Arbitrage prices the token. Transmutation prices what the token becomes. One is bounded by the market for compute; the other is bounded by what you can imagine making. The labs, by forbidding resale, have told you which game you are in. Take the hint.
How to hold something with a fuse
If the asset cannot be stored, the portfolio question changes from how much to hold into how fast to convert. Five rules I follow.
Make it a capital line, not a subscription
Decide a share of what you would otherwise invest each month and buy credits with it. Not an expense you minimize, an allocation you deploy. It is the only position in the portfolio whose return you control directly.
Keep a rolling reserve
Never more than twelve months of spend on hand, never less than next quarter’s plan. Expiry is a governor, not a threat. It forces the conversion the return depends on.
Buy low means buy on the cut
Price cuts and cancelled increases are a calendar, not a forecast. When the price of the model you actually use drops, top up the reserve. When a lab tries a 50% increase and blinks, that is a buying week.
Use high means the marginal task
Spend frontier tokens on the task with the highest conversion ratio: the thing that becomes an asset, runs while you sleep, or replaces a week. Do not burn Fable on what Haiku does. That is the one arbitrage that is allowed, and it happens inside your own account.
Reinvest what the tokens made
Time, cash, a product, a process. A portion goes back into the reserve. The compounding is not in the price of the credit. It is in the conversion.
- Already true
- The terms at both labs make credits expiring, non-transferable, and priced at use.
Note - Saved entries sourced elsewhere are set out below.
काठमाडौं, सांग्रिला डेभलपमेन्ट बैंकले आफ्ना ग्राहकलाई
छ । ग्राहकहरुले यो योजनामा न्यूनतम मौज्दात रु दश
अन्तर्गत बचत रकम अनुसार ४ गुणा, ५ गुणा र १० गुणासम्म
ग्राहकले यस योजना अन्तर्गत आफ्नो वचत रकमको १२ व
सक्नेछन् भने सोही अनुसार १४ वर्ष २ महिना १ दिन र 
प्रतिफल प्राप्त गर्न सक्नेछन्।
The frontier tier costs roughly what it cost five years ago while the floor collapses. The world’s largest derivatives exchange is listing compute futures. Enterprise bills doubled in six months while unit prices fell. My own balance drains to zero every year, on purpose.
- What has to happen
- Conversion has to stay within reach of people who do not write code, which means tools like Cowork have to keep turning a dollar into finished work without an engineer in the loop. The shortage has to persist long enough that the queue and the frontier premium matter, which the supply chain suggests it will through at least 2027. And expiry has to stay at a year or lengthen; a lab that shortens it is telling you the reserve should shrink.
- Where I am probably wrong
- If supply catches up faster than the analysts think and the frontier premium collapses into the floor, credits become a prepaid expense with a fuse and the correct allocation is zero: pay as you go. And if the labs open transfer, a secondary market will appear overnight and someone will make money on the spread. They will still make less than the person who used them.
The credits I bought last week are gone. This essay is what they became. It cannot be sold either, and it will be read long after they would have expired.
Sources
- Anthropic, Supplemental Credit Terms (effective 4 March 2024). Expiry, no transfer, no cash value, pricing per the model pricing page.
- OpenAI, Service Credit Terms (updated 1 January 2026). One-year expiry, non-transferable, no monetary value.
- Anthropic, Claude Platform pricing. Fable, Opus 5, and Sonnet 5 rates; cancellation of the 1 September Sonnet 5 increase; tokenizer note.
- Andreessen Horowitz, “Welcome to LLMflation” (12 November 2024). Tenfold annual decline at constant capability; o1 output priced at GPT-3’s launch rate.
- Apollo, “The Growing Compute Shortage” (15 June 2026). H100 rental path, DRAM, turbines, and the pricing-or-rationing conclusion.
- CME Group, compute futures launch announcement (11 August 2026). H100 and B200 rental index futures, 5 October.
- Menlo Ventures, 2025 Mid-Year LLM Market Update. Enterprise model-API spend $3.5B to $8.4B; survey of 150 technical leaders.
- Anthropic, Service tiers. Priority Tier capacity commitments no longer available for purchase.